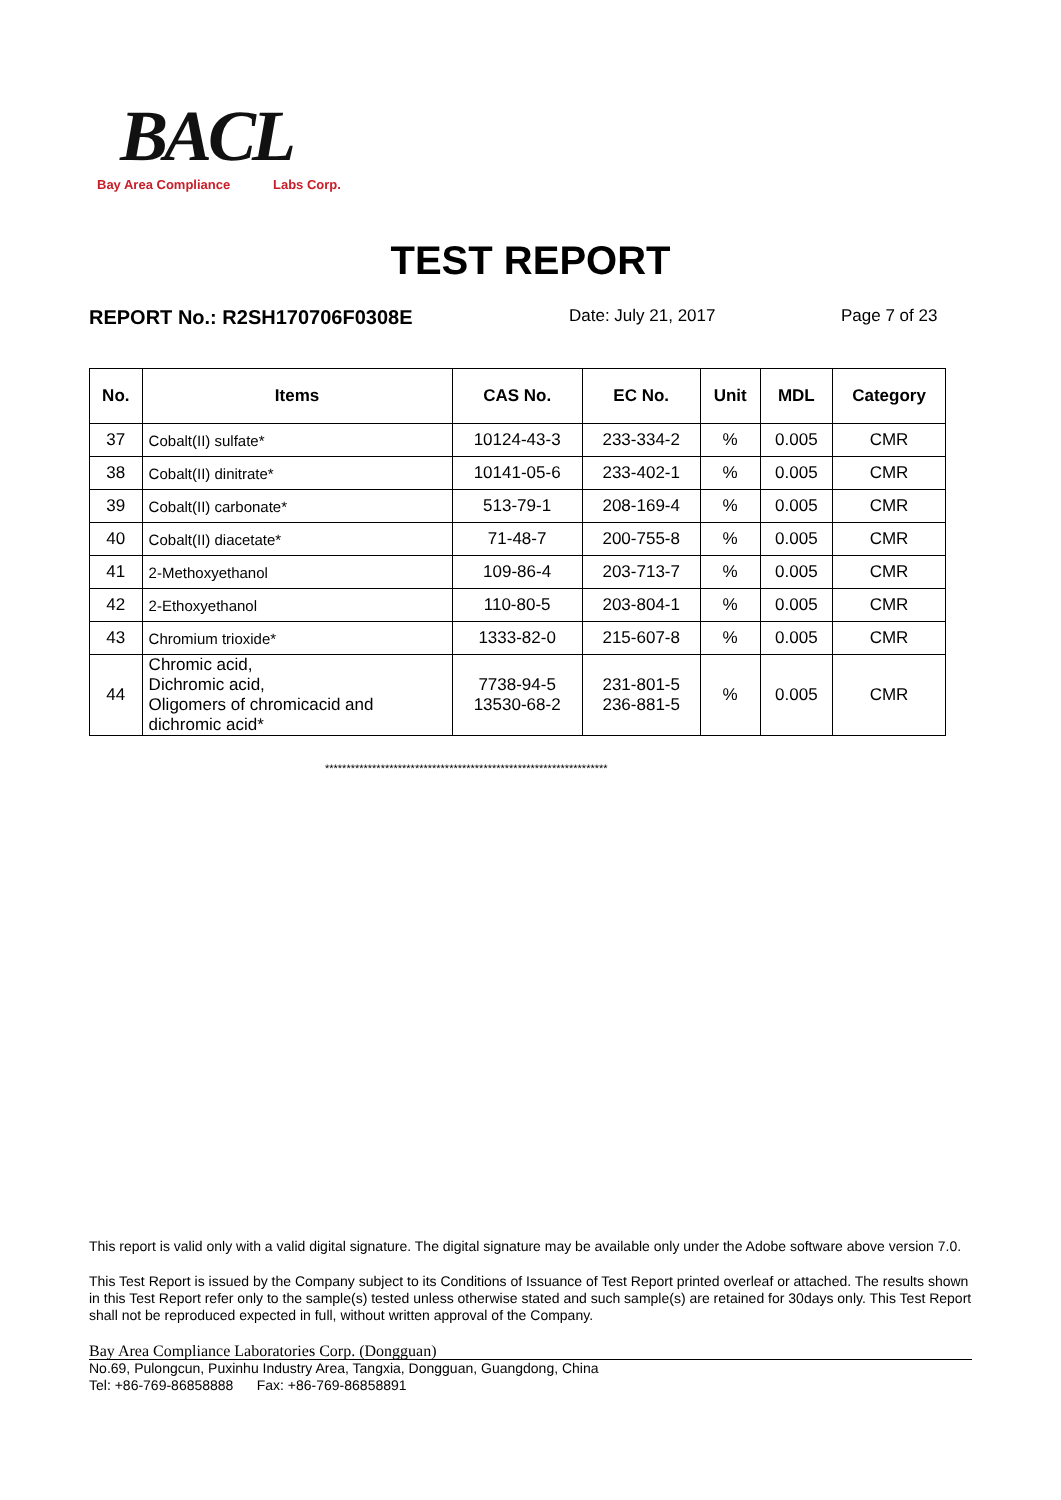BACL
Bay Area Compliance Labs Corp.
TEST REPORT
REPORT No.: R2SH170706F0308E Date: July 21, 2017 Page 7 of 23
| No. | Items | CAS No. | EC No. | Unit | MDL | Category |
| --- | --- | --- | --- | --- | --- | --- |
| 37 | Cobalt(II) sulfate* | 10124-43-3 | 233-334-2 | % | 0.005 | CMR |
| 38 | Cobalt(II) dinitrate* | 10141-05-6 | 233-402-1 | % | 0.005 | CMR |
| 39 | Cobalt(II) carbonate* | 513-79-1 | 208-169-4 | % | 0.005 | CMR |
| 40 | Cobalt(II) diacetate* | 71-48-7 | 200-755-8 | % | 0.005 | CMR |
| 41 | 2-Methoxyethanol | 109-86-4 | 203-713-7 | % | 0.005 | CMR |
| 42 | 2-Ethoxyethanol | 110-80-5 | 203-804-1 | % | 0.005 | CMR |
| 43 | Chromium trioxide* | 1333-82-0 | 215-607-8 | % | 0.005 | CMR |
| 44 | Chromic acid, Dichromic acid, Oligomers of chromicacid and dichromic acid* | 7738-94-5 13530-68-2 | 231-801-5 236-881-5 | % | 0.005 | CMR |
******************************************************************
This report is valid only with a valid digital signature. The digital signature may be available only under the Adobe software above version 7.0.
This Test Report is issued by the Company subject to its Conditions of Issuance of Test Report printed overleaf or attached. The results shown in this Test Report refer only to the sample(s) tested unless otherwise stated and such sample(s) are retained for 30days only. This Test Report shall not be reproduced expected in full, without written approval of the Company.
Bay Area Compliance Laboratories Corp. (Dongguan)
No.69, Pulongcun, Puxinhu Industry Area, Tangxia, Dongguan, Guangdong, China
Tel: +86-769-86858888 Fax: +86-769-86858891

___

## PROBLEM DETAILS
Your answer must be an exact transcription of the records above, minus the pictures.

## RESPONSE AREA
BACL
Bay Area Compliance Labs Corp.
TEST REPORT
REPORT No.: R2SH170706F0308E Date: July 21, 2017 Page 7 of 23
| No. | Items | CAS No. | EC No. | Unit | MDL | Category |
| --- | --- | --- | --- | --- | --- | --- |
| 37 | Cobalt(II) sulfate* | 10124-43-3 | 233-334-2 | % | 0.005 | CMR |
| 38 | Cobalt(II) dinitrate* | 10141-05-6 | 233-402-1 | % | 0.005 | CMR |
| 39 | Cobalt(II) carbonate* | 513-79-1 | 208-169-4 | % | 0.005 | CMR |
| 40 | Cobalt(II) diacetate* | 71-48-7 | 200-755-8 | % | 0.005 | CMR |
| 41 | 2-Methoxyethanol | 109-86-4 | 203-713-7 | % | 0.005 | CMR |
| 42 | 2-Ethoxyethanol | 110-80-5 | 203-804-1 | % | 0.005 | CMR |
| 43 | Chromium trioxide* | 1333-82-0 | 215-607-8 | % | 0.005 | CMR |
| 44 | Chromic acid, Dichromic acid, Oligomers of chromicacid and dichromic acid* | 7738-94-5 13530-68-2 | 231-801-5 236-881-5 | % | 0.005 | CMR |
******************************************************************
This report is valid only with a valid digital signature. The digital signature may be available only under the Adobe software above version 7.0.
This Test Report is issued by the Company subject to its Conditions of Issuance of Test Report printed overleaf or attached. The results shown in this Test Report refer only to the sample(s) tested unless otherwise stated and such sample(s) are retained for 30days only. This Test Report shall not be reproduced expected in full, without written approval of the Company.
Bay Area Compliance Laboratories Corp. (Dongguan)
No.69, Pulongcun, Puxinhu Industry Area, Tangxia, Dongguan, Guangdong, China
Tel: +86-769-86858888 Fax: +86-769-86858891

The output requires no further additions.